Periodic Reporting for period 2 - MoDynStruct (The design and evaluation of modern fully dynamic data structures)
Reporting period: 2023-03-01 to 2024-12-31
More specifically, the algorithms that we design and analyze are based on so-called combinatorial inputs such as tables of numbers, networks, and feature vectors of objects. Depending on the input, the goal is to compute various statistics over the numbers, analyze properties of the network, or group the feature vectors by “similarity” into sets, called clusters. Algorithms that perform the latter task are called clustering algorithms and the sensitive information they protect is usually the value of each individual feature vector. For an example of a network application consider a social network, where nodes correspond to humans and connections correspond to relationships between humans. In this case, what is considered “private” information that should be protected might include which connections exist in a given network, or even which nodes exist. Under this “privacy condition”, an algorithm might need to count how many highly connected subnetworks of between five and twenty nodes exist in the graph.
This project designs two types of algorithms: first, algorithms where the data set is static, and second, algorithms where the data set changes over time. The focus is mostly on the latter setting, which creates additional challenges. For instance, prior answers might become wrong and new answers need to be output, but computing these new answers requires additional computation. Moreover, outputting new answers might also disclose more information about the input.
We also designed new algorithms to protect the privacy of the input data for fundamental problems. One example is the so-called prefix sum problem: Given a sequence of (positive or negative) numbers, output the sum of all the numbers so far every time a new number is given, while not disclosing any individual number. This is a basic problem as it can be used, for example, to count the number of elements in a dynamic set, where elements are added and removed, or to maintain the average of a sequence of numbers. We designed an algorithm based on a novel matrix factorization with provably smaller privacy loss (for any given accuracy) than any prior algorithm and also showed through an empirical evaluation on various data sets that it performs better than all prior algorithms. As we learnt recently this algorithm has already been sped up by a large IT company, which shows the relevance of this work to better protect the privacy of our data in our daily life.

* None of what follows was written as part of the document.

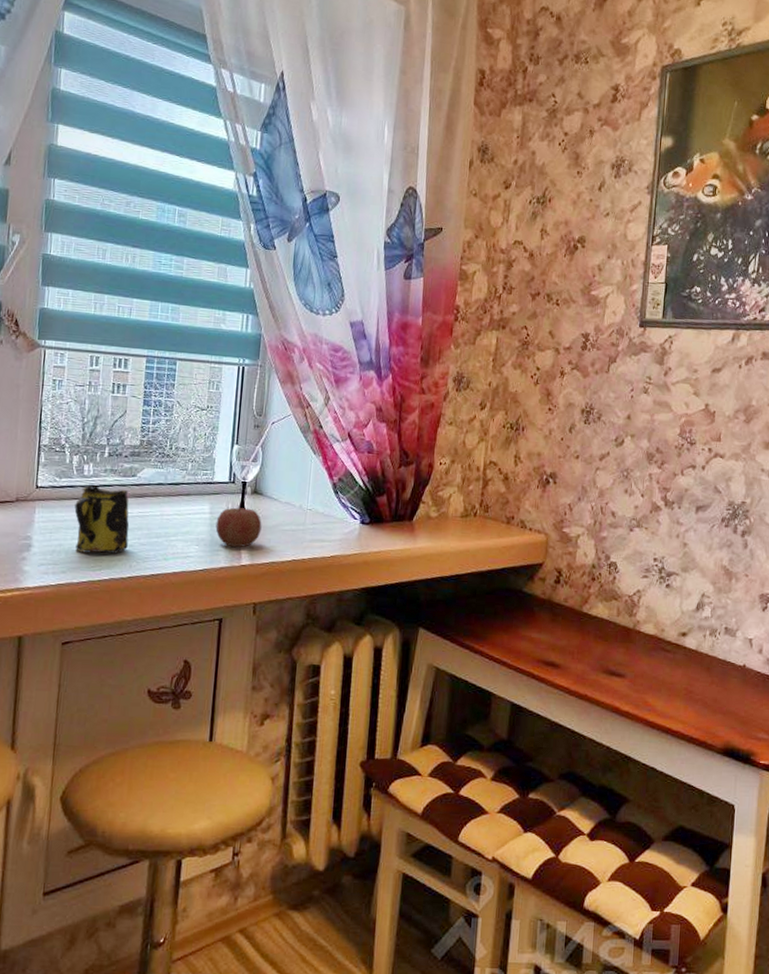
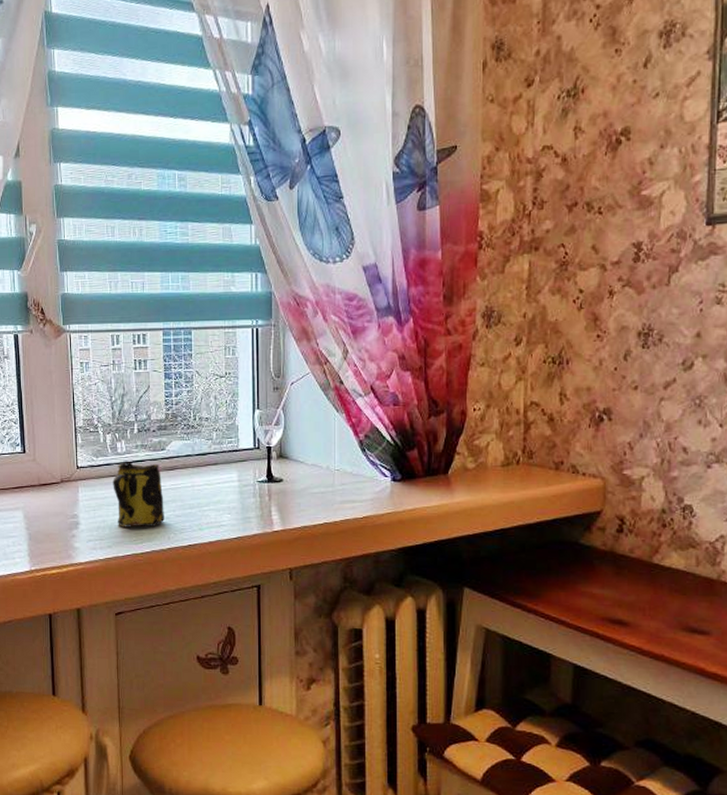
apple: present [215,505,262,548] -> none [245,471,290,514]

We further developed a clustering algorithm for a dynamic set of feature vectors that protects the privacy of these feature vectors. This is the first ever algorithm of this type.

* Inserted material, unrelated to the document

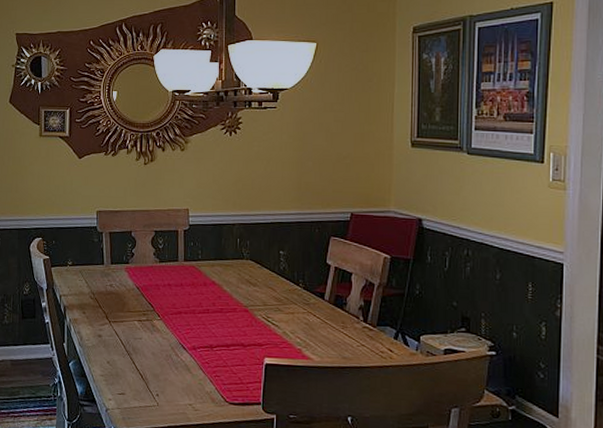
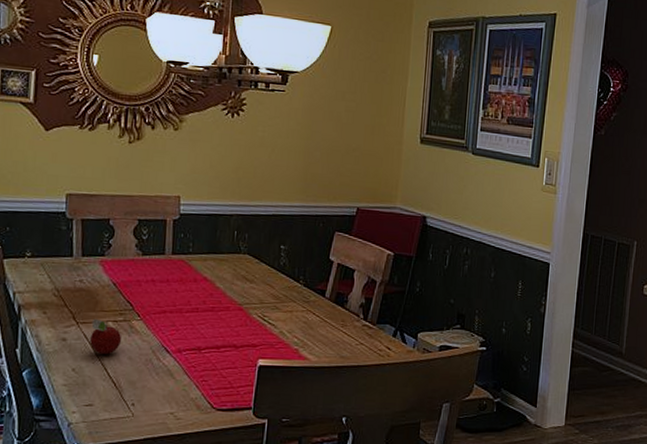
fruit: none [120,318,146,350] -> present [90,318,122,355]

Another goal is to invent algorithms that accept a dynamically changing network as input, and can compute properties of the network while still protecting the privacy of the network data, i.e. either the existence of connections or of whole nodes. There already exist some algorithms that do so and, even though their privacy guarantees are relatively weak, outperforming them seems challenging. Still, we will try to do for certain network properties to improve their performance in practice.